Hong Kong’s buoyant market is expected to propel the city to take the title of top IPO destination for 2018, according to figures released by KPMG China.
A strong Q3 performance coupled with a robust listing pipeline led KPMG to revise its annual IPO fundraising forecast for the city from HK$250 bn ($32 bn) to more than HK$300 bn.
Analysis from the company’s research shows that for Q3 alone, the city’s main board is set to record HK$190 bn in total funds raised from 40 new listings, exceeding the overall HK$122.6 bn recorded in all of 2017. This boost is attributed to the largest deal of the period – China Tower Corp’s HK$54.3 bn IPO – as well as a number of listings from new-economy companies that contributed to almost half of the funds raised in Q3.
Commenting on the release of its figures, Maggie Lee, head of the capital markets development group for Hong Kong at KPMG China, says: ‘The new listing regime for companies from emerging and innovative sectors has generated significant interest from new-economy companies globally.
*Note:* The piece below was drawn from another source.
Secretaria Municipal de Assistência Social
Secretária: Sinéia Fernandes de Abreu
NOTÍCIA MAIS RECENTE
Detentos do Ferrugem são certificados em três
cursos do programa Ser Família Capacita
Three pre-revenue biotech companies and two with weighted voting right structures completed their IPOs by the end of Q3. We expect to see six to 10 pre-revenue biotech companies list by the end of 2018 as the trend continues.’
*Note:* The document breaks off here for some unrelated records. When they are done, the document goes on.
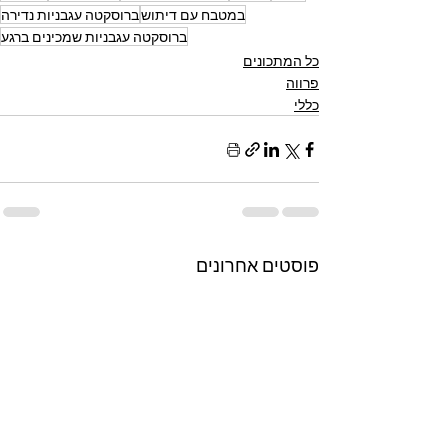
במטבח עם דיתוש
ברוסקטה עגבניות נדירה
ברוסקטה עגבניות שמכינים ברגע
כל המתכונים
פרווה
כללי
פוסטים אחרונים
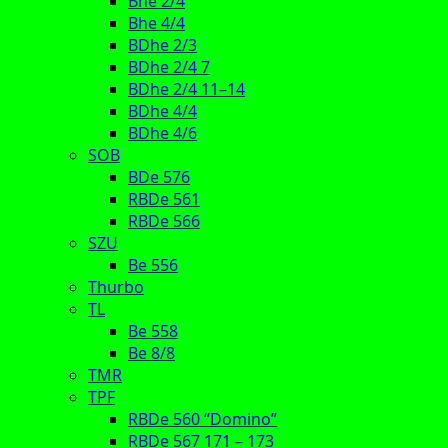
Bhe 2/4
Bhe 4/4
BDhe 2/3
BDhe 2/4 7
BDhe 2/4 11–14
BDhe 4/4
BDhe 4/6
SOB
BDe 576
RBDe 561
RBDe 566
SZU
Be 556
Thurbo
TL
Be 558
Be 8/8
TMR
TPF
RBDe 560 “Domino”
RBDe 567 171 – 173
According to KPMG’s figures, it is these new-economy companies – working in sectors based on technology and the internet – that are driving Hong Kong’s success, with more than one fifth of IPOs in 2018 listed through traditional requirements being for new-economy firms, compared with less than 10 percent in 2017.
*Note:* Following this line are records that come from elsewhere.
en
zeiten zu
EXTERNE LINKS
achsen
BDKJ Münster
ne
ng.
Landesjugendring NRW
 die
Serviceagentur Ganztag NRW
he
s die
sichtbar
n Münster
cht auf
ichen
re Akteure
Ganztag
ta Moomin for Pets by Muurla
At the end of last year, Dealogic data showed that Hong Kong had lost its IPO crown to New York, noting that the city was still feeling the impact of losing Alibaba to the NYSE in 2014. But Hong Kong Exchanges & Clearing this year approved dual-class share structures – a sticking point in the run-up to Alibaba’s listing – and changed rules to allow biotech firms without profit or revenue to list. In May, Ascletis Pharma became the first firm to file for an IPO under the new pre-revenue rules in Hong Kong, going on to raise an estimated $400 mn in July.
Hong Kong’s IPO boom contrasts with a slowdown in the A-share IPO market that has experienced declining listings and funds. The Shanghai and Shenzhen stock exchanges are expected to raise a combined RMB122.7 bn ($17.8 bn) from 89 IPOs at the end of Q3, compared with RMB175.8 bn from 350 IPOs a year earlier.